LouFest, Snoozefest, and Snoopfest

LouFest is the traditional two-day music festival that brings local and established bands to Forest Park for St. Louisans to rock-out to while also having access to great local eateries. This tradition has been occurring annually since it was founded in 2010, having many well-known bands, such as the 1975, Hozier and the Killers. This year, though, LouFest was not prepared for the turnout it received on Saturday.

Volunteering behind the scenes for LouFest really showed how drastically unprepared its coordinators  were for the first sold-out day. Another new challenge for LouFest was that where they usually hold the festival at in Forest Park was being renovated, forcing LouFest to relocate to the Muny grounds.This, being a smaller, more compact area, made it more difficult to deal with the crowds in a. It did not help that LouFest was dealing with its first sellout occasion on such tight grounds, causing more people to be squished into a concrete parking lot. The high-tech scanning system wasn’t working either, due to internet outages in forest park, which created a crazy jungle of people trying to get into an already crowded music festival.

Since I was able to work behind the scenes, I was also able to experience just how unorganized the event was. The coordinators did not let volunteers know anything or give them any training. We were barely any help to the general public because we were not properly informed about what was happening. LouFest offered kid scanning bracelets to help keep track of children at the festival, but they were not offered anywhere. They had random people using an information tent just to get out of the sun, and they ran out of pamphlets for the first day within two hours since opening their doors. All of this together, along with other little factors, piled up to make LouFest a disaster.
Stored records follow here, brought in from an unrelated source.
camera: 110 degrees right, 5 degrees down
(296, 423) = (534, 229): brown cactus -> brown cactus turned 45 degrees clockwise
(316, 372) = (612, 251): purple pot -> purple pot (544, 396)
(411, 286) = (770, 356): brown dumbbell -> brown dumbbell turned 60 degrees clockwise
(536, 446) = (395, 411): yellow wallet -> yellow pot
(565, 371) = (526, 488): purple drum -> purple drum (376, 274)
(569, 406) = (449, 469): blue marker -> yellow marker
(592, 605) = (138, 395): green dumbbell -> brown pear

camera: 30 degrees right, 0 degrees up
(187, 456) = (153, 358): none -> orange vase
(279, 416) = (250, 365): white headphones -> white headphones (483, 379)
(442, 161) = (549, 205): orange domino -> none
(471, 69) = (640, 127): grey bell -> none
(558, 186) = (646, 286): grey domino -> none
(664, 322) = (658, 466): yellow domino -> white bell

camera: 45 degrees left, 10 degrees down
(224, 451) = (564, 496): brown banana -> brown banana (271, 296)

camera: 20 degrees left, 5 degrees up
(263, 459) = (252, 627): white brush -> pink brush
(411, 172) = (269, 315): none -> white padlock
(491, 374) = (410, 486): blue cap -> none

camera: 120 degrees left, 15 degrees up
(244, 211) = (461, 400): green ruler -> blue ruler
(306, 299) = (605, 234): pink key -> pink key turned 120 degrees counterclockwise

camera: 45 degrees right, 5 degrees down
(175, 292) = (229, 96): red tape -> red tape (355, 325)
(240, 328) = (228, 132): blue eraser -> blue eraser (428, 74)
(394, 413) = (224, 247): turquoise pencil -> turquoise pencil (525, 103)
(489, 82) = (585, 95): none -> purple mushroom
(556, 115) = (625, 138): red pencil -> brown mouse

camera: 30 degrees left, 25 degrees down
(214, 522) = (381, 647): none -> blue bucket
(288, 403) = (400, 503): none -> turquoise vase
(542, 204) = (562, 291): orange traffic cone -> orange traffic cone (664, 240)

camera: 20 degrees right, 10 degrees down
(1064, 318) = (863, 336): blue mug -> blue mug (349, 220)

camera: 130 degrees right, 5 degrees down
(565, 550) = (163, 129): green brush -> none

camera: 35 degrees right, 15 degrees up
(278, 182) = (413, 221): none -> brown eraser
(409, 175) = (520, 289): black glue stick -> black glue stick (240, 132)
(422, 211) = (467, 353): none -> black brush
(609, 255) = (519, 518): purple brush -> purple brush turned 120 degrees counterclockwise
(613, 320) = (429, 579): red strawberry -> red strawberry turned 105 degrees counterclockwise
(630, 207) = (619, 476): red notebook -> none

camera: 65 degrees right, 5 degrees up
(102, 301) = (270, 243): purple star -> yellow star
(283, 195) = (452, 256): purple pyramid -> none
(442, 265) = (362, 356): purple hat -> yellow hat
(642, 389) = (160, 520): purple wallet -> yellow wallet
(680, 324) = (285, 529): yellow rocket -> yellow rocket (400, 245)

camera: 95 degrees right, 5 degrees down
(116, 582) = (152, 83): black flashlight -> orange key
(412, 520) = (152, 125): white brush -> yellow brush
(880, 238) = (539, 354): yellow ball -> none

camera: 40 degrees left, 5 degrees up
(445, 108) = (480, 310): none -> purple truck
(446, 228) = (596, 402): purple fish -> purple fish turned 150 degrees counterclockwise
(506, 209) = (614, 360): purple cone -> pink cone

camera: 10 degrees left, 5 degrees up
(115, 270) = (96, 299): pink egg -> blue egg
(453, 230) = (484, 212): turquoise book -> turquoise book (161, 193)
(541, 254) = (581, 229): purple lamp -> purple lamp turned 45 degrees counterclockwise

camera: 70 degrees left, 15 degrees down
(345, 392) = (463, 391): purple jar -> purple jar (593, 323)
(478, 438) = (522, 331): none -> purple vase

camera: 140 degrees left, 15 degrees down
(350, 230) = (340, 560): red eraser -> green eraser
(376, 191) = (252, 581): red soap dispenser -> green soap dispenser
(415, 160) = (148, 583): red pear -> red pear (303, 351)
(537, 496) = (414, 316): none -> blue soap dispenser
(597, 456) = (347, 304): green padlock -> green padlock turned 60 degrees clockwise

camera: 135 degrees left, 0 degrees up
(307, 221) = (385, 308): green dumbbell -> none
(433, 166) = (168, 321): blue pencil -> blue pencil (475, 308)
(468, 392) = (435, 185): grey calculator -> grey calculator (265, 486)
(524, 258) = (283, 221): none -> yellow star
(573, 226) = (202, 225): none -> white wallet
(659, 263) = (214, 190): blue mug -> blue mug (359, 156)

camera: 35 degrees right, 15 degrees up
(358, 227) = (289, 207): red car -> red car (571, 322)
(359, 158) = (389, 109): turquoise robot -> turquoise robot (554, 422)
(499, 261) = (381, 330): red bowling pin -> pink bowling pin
The only thing that was working for LouFest was their line-up for the day, featuring bands such as Hippo Campus, Spoon, Huey Lewis and the News, Cage the Elephant and Snoop Dog. The three stages, all positioned at a different corner, were all put in odd locations, two being on a hill–with one even having a giant concession stand in the middle of the hill that blocked the stage at many angles–and the other stage located on the concrete parking lot. Moshing at the musical festival in a parking lot for Cage the Elephant was not fun. even though Cage the Elephant put on a great show, they could not lift my spirits from the disappoint of how LouFest was going. I was beginning to wish I were home instead of at the festival that day just because of how underwhelmed I was by the effort put in by LouFest management.

The only thing that made the day better was Snoop Dogg. The crowd was huge, the hill was steep and the concession stand was slightly blocking my view, but once Snoop came on, the festival finally took a turn for the better. Snoop was able to energize the crowd in ways that no other performers were able to do that day. He commanded the stage with hits like “Drop It Like It’s Hot”, “California Gurls”, “Gin and Juice” and “Young, Wild, and Free”. Snoop turned what had been a pretty disappointing day into something that made everything else worth it.

I have attended LouFest before and had great experiences with it, but this year just did not seem to go as planned. Whether it was the new location, or if there were new supervisors who took it over, something needs to be changed for next year. I want to see LouFest build upon its mistakes from this year and make LouFest 2018 something that the people of St. Louis will love. It would be fantastic to see LouFest grow into a nationwide event, but to do that, LouFest must learn how to fix internal issues for next year.